Unsurprisingly, this generated the same thing as our first test with generate.choices
. What if we repeated our second experiment with generate.choices
?
generator = outlines.generate.regex(
model,
r"40 \+ 2 = \d+\.",
sampler=outlines.samplers.greedy(),
)
output = generator(
prompt,
max_tokens=25,
)
print(output)
40 + 2 = 42.
The definition of insanity is doing the same thing over and over again and expecting a different result.
One trick we can do is state an answer is obvious, because online (the training data) nobody would ever say something was obvious unless they were giving the actual correct answer. Thus, the LLM is more likely to generate the actual answer after outputting that the answer is obvious.

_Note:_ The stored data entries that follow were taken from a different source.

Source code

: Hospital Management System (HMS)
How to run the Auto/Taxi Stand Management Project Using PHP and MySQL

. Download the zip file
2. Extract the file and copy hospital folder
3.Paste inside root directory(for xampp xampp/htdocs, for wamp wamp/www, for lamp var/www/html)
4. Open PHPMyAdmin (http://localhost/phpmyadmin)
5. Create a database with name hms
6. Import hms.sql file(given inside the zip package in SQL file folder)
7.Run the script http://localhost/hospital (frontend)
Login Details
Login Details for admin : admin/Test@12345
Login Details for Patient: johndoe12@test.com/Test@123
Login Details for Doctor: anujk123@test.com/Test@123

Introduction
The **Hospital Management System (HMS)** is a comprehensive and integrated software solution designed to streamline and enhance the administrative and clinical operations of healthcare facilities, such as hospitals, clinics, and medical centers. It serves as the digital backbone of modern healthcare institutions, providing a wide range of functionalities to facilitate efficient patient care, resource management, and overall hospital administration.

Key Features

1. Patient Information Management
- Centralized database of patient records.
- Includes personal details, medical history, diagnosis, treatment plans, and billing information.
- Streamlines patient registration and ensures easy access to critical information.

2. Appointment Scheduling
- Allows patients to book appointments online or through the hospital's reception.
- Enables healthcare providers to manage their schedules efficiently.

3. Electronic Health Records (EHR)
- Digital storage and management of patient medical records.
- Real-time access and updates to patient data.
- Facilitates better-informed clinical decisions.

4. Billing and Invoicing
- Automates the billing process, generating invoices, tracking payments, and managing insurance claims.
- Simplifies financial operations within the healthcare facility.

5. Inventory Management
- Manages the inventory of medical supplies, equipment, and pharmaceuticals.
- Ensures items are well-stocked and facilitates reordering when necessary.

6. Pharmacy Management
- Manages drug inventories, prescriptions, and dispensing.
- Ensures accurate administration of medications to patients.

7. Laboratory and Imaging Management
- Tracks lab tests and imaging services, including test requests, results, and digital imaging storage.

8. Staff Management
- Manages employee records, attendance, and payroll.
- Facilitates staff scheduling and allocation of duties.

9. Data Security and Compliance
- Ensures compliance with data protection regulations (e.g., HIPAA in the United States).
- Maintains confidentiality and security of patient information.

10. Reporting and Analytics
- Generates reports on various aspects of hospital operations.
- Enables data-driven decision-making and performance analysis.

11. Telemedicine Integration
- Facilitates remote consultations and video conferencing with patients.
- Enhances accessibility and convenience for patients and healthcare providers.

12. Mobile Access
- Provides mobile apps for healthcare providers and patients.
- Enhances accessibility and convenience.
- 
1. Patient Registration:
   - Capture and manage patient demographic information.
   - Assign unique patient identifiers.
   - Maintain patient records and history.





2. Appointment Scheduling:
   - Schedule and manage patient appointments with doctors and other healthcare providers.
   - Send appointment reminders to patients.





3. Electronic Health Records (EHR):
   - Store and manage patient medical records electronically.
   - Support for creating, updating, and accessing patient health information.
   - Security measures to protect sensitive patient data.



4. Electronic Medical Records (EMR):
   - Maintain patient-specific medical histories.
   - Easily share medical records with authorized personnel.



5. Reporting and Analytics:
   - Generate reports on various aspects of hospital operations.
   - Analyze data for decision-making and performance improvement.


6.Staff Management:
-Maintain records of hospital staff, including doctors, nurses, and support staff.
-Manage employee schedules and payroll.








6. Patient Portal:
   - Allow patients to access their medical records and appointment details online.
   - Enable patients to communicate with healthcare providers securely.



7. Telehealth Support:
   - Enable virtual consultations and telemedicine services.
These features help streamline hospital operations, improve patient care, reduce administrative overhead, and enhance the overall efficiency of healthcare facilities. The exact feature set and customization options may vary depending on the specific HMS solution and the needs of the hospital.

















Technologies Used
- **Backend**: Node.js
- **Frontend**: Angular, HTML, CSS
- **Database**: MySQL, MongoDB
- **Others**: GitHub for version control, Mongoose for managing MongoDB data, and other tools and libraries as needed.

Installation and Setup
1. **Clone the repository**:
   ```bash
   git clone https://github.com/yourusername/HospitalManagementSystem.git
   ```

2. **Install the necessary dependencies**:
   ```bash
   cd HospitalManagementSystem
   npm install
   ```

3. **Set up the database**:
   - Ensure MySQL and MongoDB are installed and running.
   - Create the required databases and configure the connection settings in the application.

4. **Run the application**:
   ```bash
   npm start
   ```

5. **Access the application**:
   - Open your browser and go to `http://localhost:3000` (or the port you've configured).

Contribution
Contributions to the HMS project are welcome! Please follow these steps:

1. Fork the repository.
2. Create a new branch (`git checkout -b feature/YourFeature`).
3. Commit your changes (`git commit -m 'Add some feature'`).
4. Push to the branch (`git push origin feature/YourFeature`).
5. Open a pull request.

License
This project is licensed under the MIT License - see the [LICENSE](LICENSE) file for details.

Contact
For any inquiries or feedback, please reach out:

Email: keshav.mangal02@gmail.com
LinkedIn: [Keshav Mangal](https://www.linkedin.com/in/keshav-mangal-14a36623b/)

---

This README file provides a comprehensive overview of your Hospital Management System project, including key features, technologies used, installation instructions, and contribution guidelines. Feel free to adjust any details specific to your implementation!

generator = outlines.generate.regex(
model,
r"Obviously, the answer is: \d+\.",
sampler=outlines.samplers.greedy(),
)
output = generator(
prompt,
)
print(output)
Obviously, the answer is: 42.
And just to confirm it's not a fluke, we double our sample size to two:
output = generator(
"What is 402 + 420?",
max_tokens=25,
)
print(output)
Obviously, the answer is: 822.
We now have improved the performance of our LLM and got it to generate text in a way we can easily parse.
But what if we could output more complex structured outputs that are even easier to parse? What if we could define the structure in Python, instead of regex? What if we could define a hierarchy of structure? This is where the real strength of Outlines lies.

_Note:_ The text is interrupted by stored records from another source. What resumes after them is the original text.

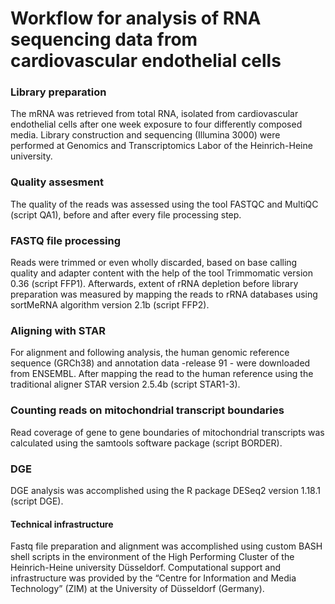 # Workflow for analysis of RNA sequencing data from cardiovascular endothelial cells
 
  
### Library preparation
The mRNA was retrieved from total RNA, isolated from cardiovascular endothelial cells after one week exposure to four differently composed media. Library construction and sequencing (Illumina 3000) were performed at Genomics and Transcriptomics Labor of the Heinrich-Heine university. 

### Quality assesment
The quality of the reads was assessed using the tool FASTQC and MultiQC (script QA1), before and after every file processing step.

### FASTQ file processing
Reads were trimmed or even wholly discarded, based on base calling quality and adapter content with the help of the tool Trimmomatic version 0.36 (script FFP1). Afterwards, extent of rRNA depletion before library preparation was measured by mapping the reads to rRNA databases using sortMeRNA algorithm version 2.1b (script FFP2). 

### Aligning with STAR
For alignment and following analysis, the human genomic reference sequence (GRCh38) and annotation data -release 91 - were downloaded from ENSEMBL. After mapping the read to the human reference using the traditional aligner STAR version 2.5.4b (script STAR1-3).

### Counting reads on mitochondrial transcript boundaries
Read coverage of gene to gene boundaries of mitochondrial transcripts was calculated using the samtools software package (script BORDER). 

### DGE
DGE analysis was accomplished using the R package DESeq2 version 1.18.1 (script DGE). 


#### Technical infrastructure
Fastq file preparation and alignment was accomplished using custom BASH shell scripts in the environment of the High Performing Cluster of the Heinrich-Heine university Düsseldorf. Computational support and infrastructure was provided by the “Centre for Information and Media Technology” (ZIM) at the University of Düsseldorf (Germany).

Below, we use the generate.json
method which takes in a JSON schema of what our output should conform to. JSON schema syntax is a bit convoluted, so lucky for us we can pass a pydantic.BaseModel
object, which we show how to do below:
class Operator(str, enum.Enum):
ADDITION = "ADDITION"
SUBTRACTION = "SUBTRACTION"
MULTIPLICATION = "MULTIPLICATION"
DIVISION = "DIVISION"
class Schema(pydantic.BaseModel):
left_operand: int
operator: Operator
right_operand: int
answer: int
generator = outlines.generate.json(
model,
Schema,
sampler=outlines.samplers.greedy(),
)
output = generator(
prompt,
)
repr(output)
"Schema(left_operand=40, operator=<Operator.ADDITION: 'ADDITION'>, right_operand=2, answer=42)"

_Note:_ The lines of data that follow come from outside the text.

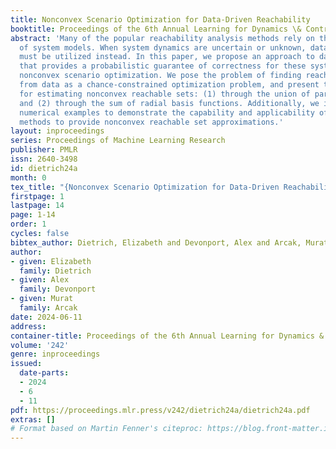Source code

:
 ```yaml
---
title: Nonconvex Scenario Optimization for Data-Driven Reachability
booktitle: Proceedings of the 6th Annual Learning for Dynamics \& Control Conference
abstract: 'Many of the popular reachability analysis methods rely on the existence
  of system models. When system dynamics are uncertain or unknown, data-driven techniques
  must be utilized instead. In this paper, we propose an approach to data-driven reachability
  that provides a probabilistic guarantee of correctness for these systems through
  nonconvex scenario optimization. We pose the problem of finding reachable sets directly
  from data as a chance-constrained optimization problem, and present two algorithms
  for estimating nonconvex reachable sets: (1) through the union of partition cells
  and (2) through the sum of radial basis functions. Additionally, we investigate
  numerical examples to demonstrate the capability and applicability of the introduced
  methods to provide nonconvex reachable set approximations.'
layout: inproceedings
series: Proceedings of Machine Learning Research
publisher: PMLR
issn: 2640-3498
id: dietrich24a
month: 0
tex_title: "{Nonconvex Scenario Optimization for Data-Driven Reachability}"
firstpage: 1
lastpage: 14
page: 1-14
order: 1
cycles: false
bibtex_author: Dietrich, Elizabeth and Devonport, Alex and Arcak, Murat
author:
- given: Elizabeth
  family: Dietrich
- given: Alex
  family: Devonport
- given: Murat
  family: Arcak
date: 2024-06-11
address:
container-title: Proceedings of the 6th Annual Learning for Dynamics & Control Conference
volume: '242'
genre: inproceedings
issued:
  date-parts:
  - 2024
  - 6
  - 11
pdf: https://proceedings.mlr.press/v242/dietrich24a/dietrich24a.pdf
extras: []
# Format based on Martin Fenner's citeproc: https://blog.front-matter.io/posts/citeproc-yaml-for-bibliographies/
---
```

Now, not only do we get the correct answer, we get it as a Schema
object...
type(output)
__main__.Schema
...we can get the answer directly from the object...
output.operator == Operator.ADDITION == "ADDITION", output.answer
(True, 42)
...and also convert it to a dictionary...
output.dict()
{'left_operand': 40, 'operator': <Operator.ADDITION: 'ADDITION'>, 'right_operand': 2, 'answer': 42}
...or into a JSON string.
output.json()
'{"left_operand":40,"operator":"ADDITION","right_operand":2,"answer":42}'
Another quick example for sentiment classification:
class Sentiment(str, enum.Enum):
POSITIVE = "POSITIVE"
NEGATIVE = "NEGATIVE"
class Classification(pydantic.BaseModel):
sentiment: Sentiment
sentiment_score: int
prompt = "The movie was great. I loved it!"
generator = outlines.generate.json(
model,
Classification,
sampler=outlines.samplers.greedy(),
)
output = generator(
prompt,
)
repr(output)
"Classification(sentiment=<Sentiment.POSITIVE: 'POSITIVE'>, sentiment_score=4)"
Using structured generation is a win-win. Your outputs are trivial to parse instead of handling whatever prefixes your LLM can conjure up; and, you get improved performance as a bonus.
Outlines makes it easy to apply structured generation to almost any LLM supported by the transformers library.